Your objective ->
Can you put the lines in the records below, from the one containing "4. rallies: Not" through the one containing "5. transition: Any", into a numbered list, leaving out any blank lines?

Task input ->
◇ ◇ ◇ ◇ ◇ ◇ ◇
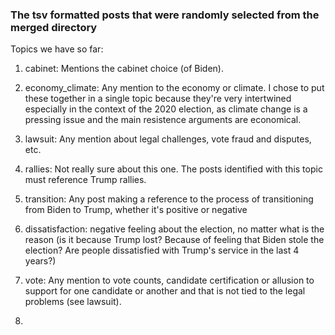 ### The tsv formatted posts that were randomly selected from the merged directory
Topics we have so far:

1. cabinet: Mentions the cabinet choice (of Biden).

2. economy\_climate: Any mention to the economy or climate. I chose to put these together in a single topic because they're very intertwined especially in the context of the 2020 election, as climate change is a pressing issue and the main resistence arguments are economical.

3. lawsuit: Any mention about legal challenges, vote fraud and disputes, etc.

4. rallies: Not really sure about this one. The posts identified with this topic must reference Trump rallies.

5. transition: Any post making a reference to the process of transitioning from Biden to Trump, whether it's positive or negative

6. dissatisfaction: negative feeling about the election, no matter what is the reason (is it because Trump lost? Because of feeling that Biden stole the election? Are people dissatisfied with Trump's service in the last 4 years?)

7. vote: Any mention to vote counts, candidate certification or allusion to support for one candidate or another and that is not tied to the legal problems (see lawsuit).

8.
◇ ◇ ◇ ◇ ◇ ◇ ◇
Task answer ->
1. 4. rallies: Not really sure about this one. The posts identified with this topic must reference Trump rallies.
2. 5. transition: Any post making a reference to the process of transitioning from Biden to Trump, whether it's positive or negative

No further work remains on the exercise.